**Problem details**
Return the lines of the listing verbatim, from its first line up to and including the line with "inconvenient. In this article, I propose to".

Dataset records:
.....
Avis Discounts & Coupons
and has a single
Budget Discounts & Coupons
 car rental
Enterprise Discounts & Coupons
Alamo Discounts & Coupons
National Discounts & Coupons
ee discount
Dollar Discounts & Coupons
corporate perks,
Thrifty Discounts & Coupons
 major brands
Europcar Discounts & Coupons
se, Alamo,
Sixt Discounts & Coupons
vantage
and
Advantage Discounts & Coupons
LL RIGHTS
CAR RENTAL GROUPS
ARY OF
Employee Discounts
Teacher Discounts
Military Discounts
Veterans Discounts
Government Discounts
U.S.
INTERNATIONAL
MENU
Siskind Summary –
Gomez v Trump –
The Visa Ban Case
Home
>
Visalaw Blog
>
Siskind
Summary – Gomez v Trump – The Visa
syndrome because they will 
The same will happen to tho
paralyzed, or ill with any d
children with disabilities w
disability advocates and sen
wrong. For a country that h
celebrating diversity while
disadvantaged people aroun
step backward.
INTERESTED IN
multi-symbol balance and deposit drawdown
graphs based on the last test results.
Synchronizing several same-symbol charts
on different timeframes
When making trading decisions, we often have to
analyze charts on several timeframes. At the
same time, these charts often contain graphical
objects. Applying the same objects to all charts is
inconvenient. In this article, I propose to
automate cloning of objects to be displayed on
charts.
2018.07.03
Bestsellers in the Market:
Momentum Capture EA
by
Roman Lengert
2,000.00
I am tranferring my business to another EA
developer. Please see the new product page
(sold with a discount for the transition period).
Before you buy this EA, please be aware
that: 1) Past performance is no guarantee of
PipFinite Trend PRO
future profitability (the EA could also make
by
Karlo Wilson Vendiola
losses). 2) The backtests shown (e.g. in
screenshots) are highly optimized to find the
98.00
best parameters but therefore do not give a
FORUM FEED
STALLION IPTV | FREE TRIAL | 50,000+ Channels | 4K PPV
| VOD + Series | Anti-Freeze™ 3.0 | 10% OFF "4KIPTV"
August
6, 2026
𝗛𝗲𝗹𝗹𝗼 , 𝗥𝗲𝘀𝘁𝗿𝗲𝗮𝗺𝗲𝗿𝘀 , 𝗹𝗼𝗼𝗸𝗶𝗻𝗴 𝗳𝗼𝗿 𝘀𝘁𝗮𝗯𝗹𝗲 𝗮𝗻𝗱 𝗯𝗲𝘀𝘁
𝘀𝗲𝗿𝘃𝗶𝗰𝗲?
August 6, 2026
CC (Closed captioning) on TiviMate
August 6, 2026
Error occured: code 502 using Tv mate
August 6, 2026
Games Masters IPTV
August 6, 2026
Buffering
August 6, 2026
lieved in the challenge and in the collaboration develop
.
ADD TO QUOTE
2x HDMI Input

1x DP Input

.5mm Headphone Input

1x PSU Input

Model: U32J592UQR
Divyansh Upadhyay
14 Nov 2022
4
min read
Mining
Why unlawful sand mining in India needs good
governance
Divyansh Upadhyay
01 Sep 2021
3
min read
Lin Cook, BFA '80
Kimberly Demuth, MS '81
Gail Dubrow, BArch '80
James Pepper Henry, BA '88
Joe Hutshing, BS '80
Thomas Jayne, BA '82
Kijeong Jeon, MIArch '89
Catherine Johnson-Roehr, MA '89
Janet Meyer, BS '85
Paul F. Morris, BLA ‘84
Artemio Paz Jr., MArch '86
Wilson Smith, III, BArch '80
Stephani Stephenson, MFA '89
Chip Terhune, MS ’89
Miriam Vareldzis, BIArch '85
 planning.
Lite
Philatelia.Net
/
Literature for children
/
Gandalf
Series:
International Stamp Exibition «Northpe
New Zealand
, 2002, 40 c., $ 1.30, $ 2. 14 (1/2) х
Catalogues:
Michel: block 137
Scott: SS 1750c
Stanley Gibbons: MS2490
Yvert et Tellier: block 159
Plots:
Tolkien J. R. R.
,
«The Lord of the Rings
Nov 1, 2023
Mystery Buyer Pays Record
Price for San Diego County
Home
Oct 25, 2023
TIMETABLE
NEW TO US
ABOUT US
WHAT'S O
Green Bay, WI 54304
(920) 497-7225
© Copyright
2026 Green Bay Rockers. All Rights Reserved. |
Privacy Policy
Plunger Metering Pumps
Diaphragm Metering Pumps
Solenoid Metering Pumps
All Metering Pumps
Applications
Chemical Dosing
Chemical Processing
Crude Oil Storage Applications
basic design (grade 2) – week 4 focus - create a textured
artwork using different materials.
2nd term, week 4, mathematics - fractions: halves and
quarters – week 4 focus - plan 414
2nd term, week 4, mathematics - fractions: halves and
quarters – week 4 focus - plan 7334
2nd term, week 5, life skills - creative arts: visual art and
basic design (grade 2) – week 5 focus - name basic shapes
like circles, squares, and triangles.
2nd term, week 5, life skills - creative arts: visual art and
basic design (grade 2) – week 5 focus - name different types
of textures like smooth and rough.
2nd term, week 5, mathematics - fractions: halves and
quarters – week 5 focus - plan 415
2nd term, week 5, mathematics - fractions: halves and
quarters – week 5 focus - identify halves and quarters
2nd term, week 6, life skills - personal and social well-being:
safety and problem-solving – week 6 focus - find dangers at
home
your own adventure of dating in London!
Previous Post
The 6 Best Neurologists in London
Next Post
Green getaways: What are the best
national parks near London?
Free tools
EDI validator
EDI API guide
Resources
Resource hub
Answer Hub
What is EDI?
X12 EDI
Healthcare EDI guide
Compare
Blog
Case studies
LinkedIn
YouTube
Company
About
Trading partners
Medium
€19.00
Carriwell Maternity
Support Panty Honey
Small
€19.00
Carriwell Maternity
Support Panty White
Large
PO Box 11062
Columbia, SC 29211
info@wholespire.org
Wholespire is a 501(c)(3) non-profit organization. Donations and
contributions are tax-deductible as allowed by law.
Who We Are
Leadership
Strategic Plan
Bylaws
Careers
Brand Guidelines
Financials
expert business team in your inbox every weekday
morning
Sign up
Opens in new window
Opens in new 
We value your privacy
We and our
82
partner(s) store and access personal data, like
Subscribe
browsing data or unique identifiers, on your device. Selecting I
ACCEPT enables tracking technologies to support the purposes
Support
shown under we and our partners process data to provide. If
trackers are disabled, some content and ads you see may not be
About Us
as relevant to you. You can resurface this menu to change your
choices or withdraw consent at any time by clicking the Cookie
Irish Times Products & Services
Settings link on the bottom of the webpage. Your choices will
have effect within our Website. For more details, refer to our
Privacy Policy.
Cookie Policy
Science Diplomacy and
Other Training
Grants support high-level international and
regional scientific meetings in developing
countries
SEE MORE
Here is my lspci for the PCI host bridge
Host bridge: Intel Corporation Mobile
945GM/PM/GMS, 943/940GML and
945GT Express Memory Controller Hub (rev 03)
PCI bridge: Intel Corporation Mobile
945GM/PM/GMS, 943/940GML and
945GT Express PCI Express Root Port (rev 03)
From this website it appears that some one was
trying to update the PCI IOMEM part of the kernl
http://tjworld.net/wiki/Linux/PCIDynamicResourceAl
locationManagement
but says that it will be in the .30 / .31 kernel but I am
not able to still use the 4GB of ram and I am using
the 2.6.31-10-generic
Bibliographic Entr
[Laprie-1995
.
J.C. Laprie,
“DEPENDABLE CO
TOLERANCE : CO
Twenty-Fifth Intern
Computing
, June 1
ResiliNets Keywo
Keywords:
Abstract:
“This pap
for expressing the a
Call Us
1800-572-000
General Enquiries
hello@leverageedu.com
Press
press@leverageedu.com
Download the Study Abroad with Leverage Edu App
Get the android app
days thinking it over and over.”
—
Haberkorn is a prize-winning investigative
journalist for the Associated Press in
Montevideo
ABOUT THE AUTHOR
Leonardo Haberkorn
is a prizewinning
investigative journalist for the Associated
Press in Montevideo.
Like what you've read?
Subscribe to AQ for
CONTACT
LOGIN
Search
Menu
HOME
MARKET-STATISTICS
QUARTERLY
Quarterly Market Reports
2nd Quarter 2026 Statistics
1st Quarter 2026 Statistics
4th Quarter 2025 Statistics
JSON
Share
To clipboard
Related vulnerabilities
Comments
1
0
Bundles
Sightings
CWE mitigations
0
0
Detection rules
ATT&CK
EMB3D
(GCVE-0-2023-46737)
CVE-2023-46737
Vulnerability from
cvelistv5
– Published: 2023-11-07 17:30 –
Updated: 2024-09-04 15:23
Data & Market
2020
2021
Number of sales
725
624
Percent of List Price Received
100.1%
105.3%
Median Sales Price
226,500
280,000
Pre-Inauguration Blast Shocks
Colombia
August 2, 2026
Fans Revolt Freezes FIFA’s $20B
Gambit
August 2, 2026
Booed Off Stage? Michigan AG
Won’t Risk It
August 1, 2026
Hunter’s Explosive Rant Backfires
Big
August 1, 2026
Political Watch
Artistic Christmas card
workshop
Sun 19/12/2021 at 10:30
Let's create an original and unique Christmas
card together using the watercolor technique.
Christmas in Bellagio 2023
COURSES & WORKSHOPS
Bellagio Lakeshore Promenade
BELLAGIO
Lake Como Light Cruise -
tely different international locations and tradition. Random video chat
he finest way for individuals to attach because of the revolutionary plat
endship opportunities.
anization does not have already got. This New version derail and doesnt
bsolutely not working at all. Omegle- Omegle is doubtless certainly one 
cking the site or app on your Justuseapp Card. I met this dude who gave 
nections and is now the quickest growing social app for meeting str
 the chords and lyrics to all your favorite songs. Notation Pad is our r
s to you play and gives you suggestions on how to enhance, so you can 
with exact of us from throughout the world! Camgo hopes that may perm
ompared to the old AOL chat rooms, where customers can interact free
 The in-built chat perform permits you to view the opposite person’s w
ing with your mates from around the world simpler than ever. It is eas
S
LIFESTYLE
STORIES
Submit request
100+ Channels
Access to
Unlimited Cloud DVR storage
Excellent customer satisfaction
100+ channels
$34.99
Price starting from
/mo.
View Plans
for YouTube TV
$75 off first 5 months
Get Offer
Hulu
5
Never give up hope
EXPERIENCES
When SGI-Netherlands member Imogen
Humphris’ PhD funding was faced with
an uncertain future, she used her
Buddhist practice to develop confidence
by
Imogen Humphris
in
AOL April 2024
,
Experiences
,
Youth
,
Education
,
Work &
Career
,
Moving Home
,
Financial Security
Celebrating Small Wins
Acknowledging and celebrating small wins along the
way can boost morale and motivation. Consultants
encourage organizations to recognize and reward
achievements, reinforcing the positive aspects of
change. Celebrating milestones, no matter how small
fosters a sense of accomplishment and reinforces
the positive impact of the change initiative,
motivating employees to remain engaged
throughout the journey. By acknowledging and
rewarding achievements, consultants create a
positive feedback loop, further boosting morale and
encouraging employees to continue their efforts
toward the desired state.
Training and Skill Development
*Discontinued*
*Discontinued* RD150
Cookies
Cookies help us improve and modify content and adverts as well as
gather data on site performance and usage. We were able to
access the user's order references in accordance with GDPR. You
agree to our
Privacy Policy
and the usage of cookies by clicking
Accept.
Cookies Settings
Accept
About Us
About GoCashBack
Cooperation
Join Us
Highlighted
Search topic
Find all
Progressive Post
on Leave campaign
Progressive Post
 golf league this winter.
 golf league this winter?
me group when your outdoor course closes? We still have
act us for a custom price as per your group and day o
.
.....
**Reply to the task**
Avis Discounts & Coupons
and has a single
Budget Discounts & Coupons
 car rental
Enterprise Discounts & Coupons
Alamo Discounts & Coupons
National Discounts & Coupons
ee discount
Dollar Discounts & Coupons
corporate perks,
Thrifty Discounts & Coupons
 major brands
Europcar Discounts & Coupons
se, Alamo,
Sixt Discounts & Coupons
vantage
and
Advantage Discounts & Coupons
LL RIGHTS
CAR RENTAL GROUPS
ARY OF
Employee Discounts
Teacher Discounts
Military Discounts
Veterans Discounts
Government Discounts
U.S.
INTERNATIONAL
MENU
Siskind Summary –
Gomez v Trump –
The Visa Ban Case
Home
>
Visalaw Blog
>
Siskind
Summary – Gomez v Trump – The Visa
syndrome because they will 
The same will happen to tho
paralyzed, or ill with any d
children with disabilities w
disability advocates and sen
wrong. For a country that h
celebrating diversity while
disadvantaged people aroun
step backward.
INTERESTED IN
multi-symbol balance and deposit drawdown
graphs based on the last test results.
Synchronizing several same-symbol charts
on different timeframes
When making trading decisions, we often have to
analyze charts on several timeframes. At the
same time, these charts often contain graphical
objects. Applying the same objects to all charts is
inconvenient. In this article, I propose to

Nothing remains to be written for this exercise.